In the wake of dismal retail sales, first-quarter GDP forecasts by the Atlanta Fed GDPNow model and the FRBNY Nowcast model ticked lower. Let’s investigate the details and compare the current estimates.

Nowcast Latest Forecast: 2.6 Percent — April 14, 2017

  • The FRBNY Staff Nowcast stands at 2.6% for 2017:Q1 and 2.1% for 2017:Q2.
  • Incoming data during the week lead to a reduction of the nowcast by 0.2 and 0.5 percentage point for 2017:Q1 and 2017:Q2, respectively.
  • The changes in the nowcast were mainly driven by a negative surprise from retail sales.
  • GDPNow Latest Forecast: 0.5 Percent — April 14, 2017

    The GDPNow model forecast for real GDP growth (seasonally adjusted annual rate) in the first quarter of 2017 is 0.5 percent on April 14, down from 0.6 percent on April 7. The forecast for first-quarter real consumer spending growth fell from 0.6 percent to 0.3 percent after this morning’s retail sales report from the U.S. Census Bureau and the Consumer Price Index release from the U.S. Bureau of Labor Statistics.

    Easy Forecast

    The impact of this week’s economic forecasts was easy to predict.

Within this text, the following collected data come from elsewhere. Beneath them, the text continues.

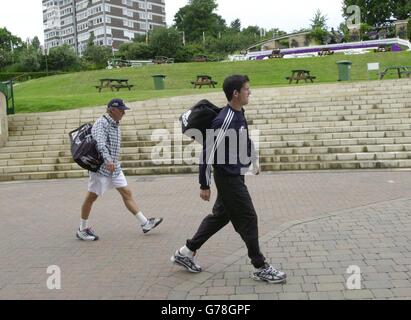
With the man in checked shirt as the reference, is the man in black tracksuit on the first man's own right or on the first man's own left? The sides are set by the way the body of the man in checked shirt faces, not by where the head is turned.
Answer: on the first man's own right

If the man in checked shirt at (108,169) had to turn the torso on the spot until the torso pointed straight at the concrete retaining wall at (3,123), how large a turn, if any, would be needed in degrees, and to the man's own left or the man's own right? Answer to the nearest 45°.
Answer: approximately 90° to the man's own left

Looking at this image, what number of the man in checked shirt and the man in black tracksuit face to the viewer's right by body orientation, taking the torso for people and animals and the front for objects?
2

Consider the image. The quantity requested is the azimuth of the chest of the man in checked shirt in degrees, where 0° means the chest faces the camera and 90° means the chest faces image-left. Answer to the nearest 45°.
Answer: approximately 270°

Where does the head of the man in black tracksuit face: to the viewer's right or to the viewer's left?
to the viewer's right

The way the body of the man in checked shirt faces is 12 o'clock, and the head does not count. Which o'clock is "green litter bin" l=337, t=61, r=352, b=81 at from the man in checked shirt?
The green litter bin is roughly at 10 o'clock from the man in checked shirt.

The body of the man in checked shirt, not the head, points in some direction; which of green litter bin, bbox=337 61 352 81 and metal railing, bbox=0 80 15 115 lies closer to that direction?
the green litter bin
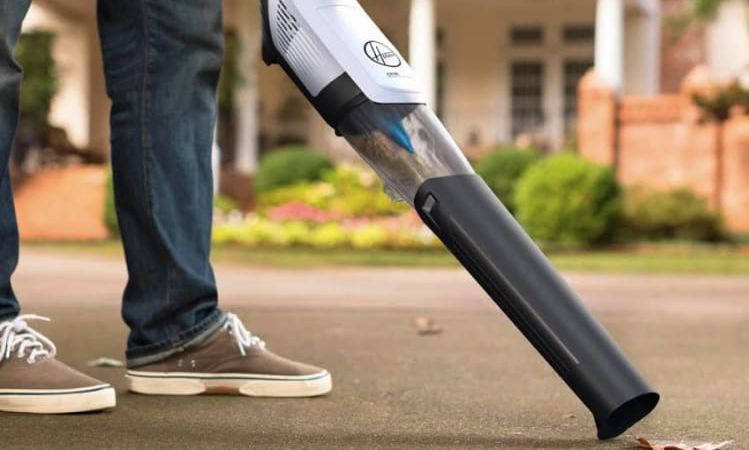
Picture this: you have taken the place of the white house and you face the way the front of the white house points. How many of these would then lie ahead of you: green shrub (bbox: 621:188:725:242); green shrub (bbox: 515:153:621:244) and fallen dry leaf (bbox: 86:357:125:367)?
3

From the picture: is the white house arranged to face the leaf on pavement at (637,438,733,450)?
yes

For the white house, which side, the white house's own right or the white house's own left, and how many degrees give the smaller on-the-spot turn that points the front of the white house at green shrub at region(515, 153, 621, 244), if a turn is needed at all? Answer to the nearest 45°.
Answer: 0° — it already faces it

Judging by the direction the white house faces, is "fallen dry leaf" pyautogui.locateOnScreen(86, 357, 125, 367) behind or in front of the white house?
in front

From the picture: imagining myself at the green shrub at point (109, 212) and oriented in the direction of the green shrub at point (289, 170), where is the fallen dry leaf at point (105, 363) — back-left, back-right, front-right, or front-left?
back-right

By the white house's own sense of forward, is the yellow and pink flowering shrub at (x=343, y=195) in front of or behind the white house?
in front

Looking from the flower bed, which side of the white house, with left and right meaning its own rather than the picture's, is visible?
front

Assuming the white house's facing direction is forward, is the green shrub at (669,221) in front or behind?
in front

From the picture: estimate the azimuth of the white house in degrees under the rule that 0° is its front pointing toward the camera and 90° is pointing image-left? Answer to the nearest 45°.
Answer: approximately 0°

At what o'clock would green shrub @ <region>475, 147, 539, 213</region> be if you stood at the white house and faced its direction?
The green shrub is roughly at 12 o'clock from the white house.
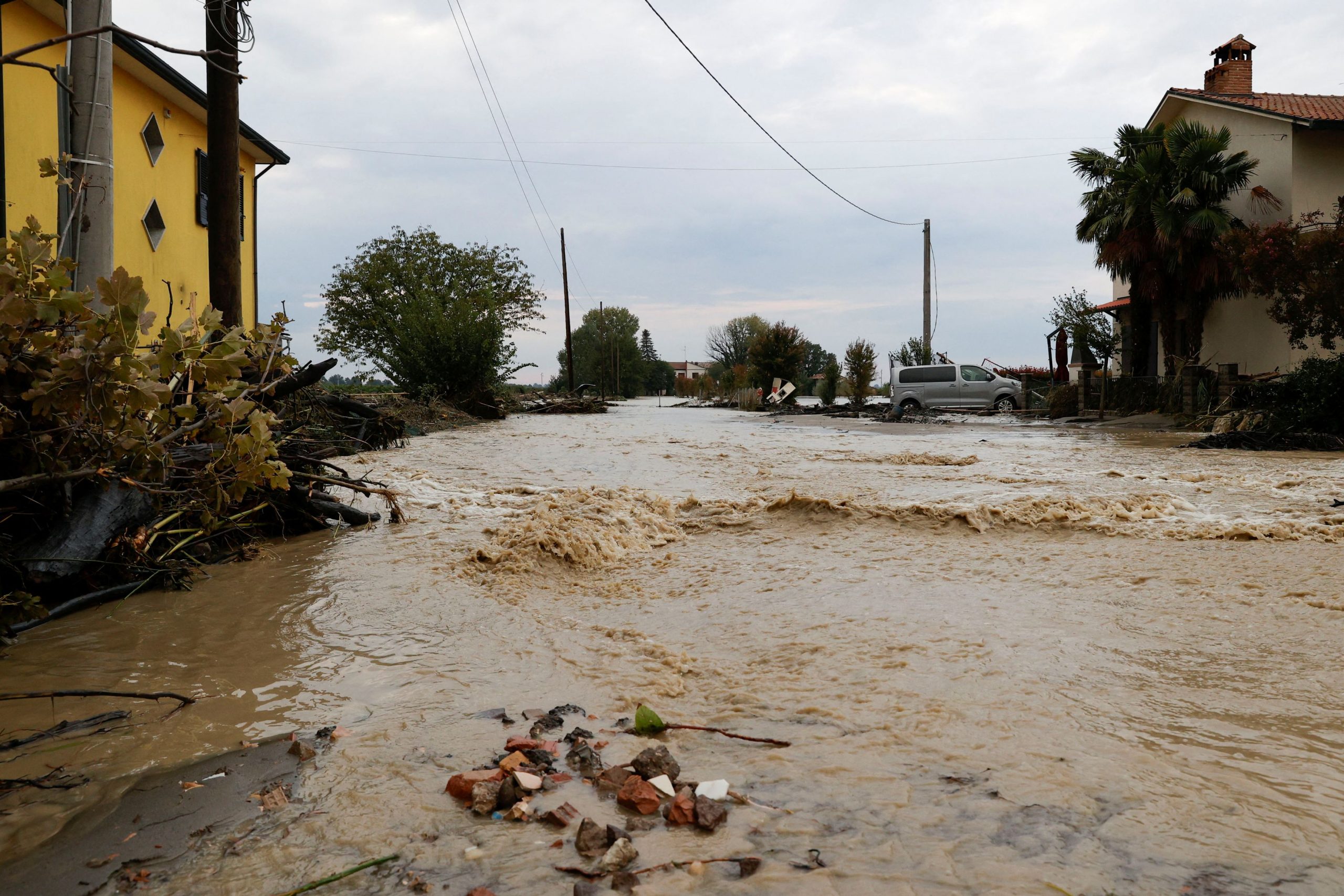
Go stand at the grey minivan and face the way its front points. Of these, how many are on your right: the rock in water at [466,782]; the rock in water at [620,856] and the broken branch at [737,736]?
3

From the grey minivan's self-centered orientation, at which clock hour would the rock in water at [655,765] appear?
The rock in water is roughly at 3 o'clock from the grey minivan.

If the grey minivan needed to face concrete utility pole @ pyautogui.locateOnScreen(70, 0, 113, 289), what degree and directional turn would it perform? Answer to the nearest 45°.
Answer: approximately 90° to its right

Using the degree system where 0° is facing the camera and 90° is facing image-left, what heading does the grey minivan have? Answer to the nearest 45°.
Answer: approximately 270°

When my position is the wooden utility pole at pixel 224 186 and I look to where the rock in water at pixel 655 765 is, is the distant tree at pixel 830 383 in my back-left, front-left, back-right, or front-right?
back-left

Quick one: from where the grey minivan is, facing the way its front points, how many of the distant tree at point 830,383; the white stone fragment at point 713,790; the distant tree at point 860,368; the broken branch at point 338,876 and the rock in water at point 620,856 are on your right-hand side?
3

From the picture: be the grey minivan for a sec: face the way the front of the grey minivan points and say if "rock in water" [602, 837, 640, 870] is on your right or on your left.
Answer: on your right

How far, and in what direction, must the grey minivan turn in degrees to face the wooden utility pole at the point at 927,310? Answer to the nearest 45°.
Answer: approximately 90° to its left

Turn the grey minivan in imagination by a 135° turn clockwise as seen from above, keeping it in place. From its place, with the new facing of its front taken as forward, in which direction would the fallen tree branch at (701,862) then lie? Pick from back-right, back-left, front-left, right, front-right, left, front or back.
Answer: front-left

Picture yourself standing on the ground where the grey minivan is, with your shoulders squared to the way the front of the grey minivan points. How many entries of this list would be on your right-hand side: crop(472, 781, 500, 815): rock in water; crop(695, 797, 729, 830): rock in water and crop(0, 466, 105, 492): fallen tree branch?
3

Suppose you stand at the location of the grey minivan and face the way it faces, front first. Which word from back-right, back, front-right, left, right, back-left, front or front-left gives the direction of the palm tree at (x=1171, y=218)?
front-right

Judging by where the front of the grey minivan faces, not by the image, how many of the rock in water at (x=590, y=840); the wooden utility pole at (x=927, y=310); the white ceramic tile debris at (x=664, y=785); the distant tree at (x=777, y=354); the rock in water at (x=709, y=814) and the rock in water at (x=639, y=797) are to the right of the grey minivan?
4

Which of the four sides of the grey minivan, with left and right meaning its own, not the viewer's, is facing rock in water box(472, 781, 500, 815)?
right
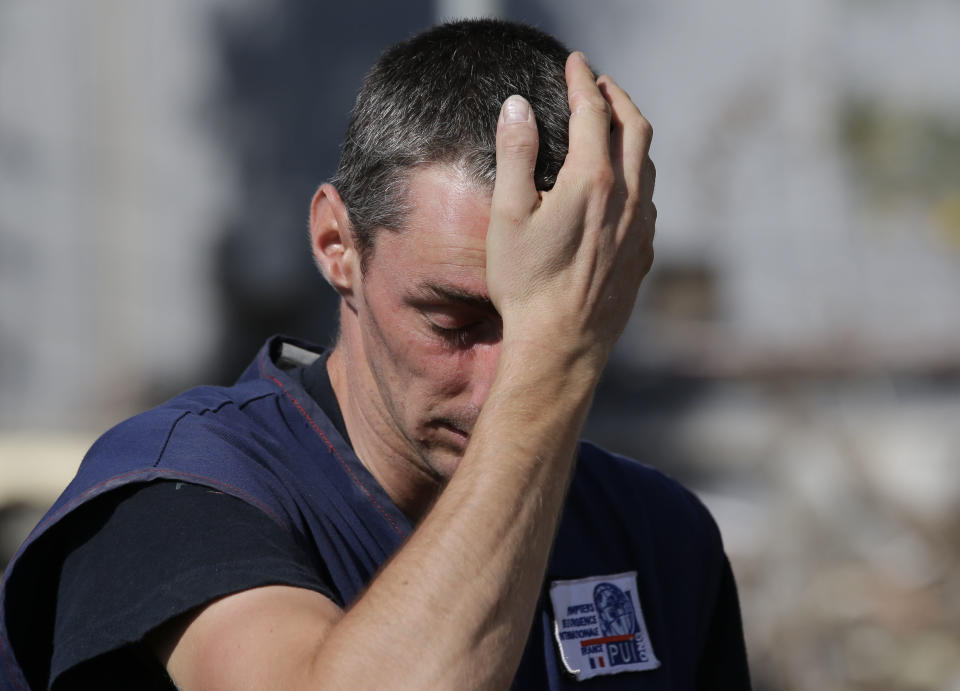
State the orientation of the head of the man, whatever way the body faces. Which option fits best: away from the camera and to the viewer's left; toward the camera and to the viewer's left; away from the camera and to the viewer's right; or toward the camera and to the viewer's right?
toward the camera and to the viewer's right

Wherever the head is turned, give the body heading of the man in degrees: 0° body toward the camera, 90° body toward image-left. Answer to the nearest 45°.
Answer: approximately 315°
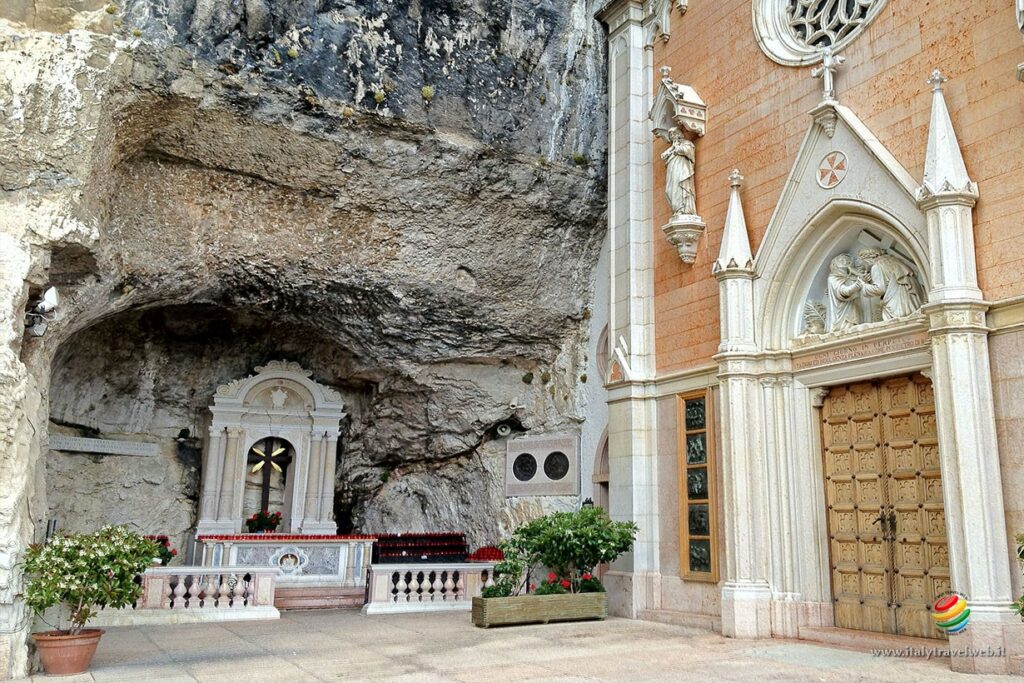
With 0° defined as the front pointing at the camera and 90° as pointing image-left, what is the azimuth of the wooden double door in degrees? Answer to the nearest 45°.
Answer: approximately 45°

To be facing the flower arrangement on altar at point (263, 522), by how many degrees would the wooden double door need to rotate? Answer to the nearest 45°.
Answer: approximately 45° to its right

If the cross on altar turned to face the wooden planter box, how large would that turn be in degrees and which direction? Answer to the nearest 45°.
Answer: approximately 45° to its left

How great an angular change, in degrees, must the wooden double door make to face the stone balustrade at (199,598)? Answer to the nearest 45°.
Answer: approximately 45° to its right

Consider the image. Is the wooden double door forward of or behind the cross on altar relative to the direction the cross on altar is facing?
forward

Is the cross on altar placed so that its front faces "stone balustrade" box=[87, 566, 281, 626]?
yes

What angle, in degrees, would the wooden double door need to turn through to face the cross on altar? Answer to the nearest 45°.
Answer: approximately 45° to its right

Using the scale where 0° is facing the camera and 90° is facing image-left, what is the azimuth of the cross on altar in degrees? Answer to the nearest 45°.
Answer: approximately 0°

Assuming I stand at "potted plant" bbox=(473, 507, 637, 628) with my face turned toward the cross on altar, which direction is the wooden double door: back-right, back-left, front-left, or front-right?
back-right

    On April 12, in Import Prices Decline, Export Prices Rise: Impact on 1st Quarter GDP Estimates? I had this to say: “Effectively, import prices were flat as export prices rose 0.2% for the month. This will add a tick or so to GDP estimates for the first quarter but it will likely be at the expense of negative pressures for the second quarter.”

    The GDP Now model did tick up 0.1 percentage points on the import/export data, then declined 0.2 percentage points today on retail trade data.

    The GDP downgrade would have been worse had it not been for the CPI running well under consensus at -0.3% for the month.

    A week ago, in Six GDP Estimates: ZeroHedge, Mish, GDPNow, Nowcast, ISM, Markit I noted my April 3 prediction of 0.6% while commenting:

    The jobs report did not change my estimate.

    Next Friday, we have a trifecta of CPI, Retail Sales, and Business Inventories. Those reports can easily combine to move my forecast down to zero or back above one percent.

    My guess now is that something on the order of 0.5% is baked in the cake.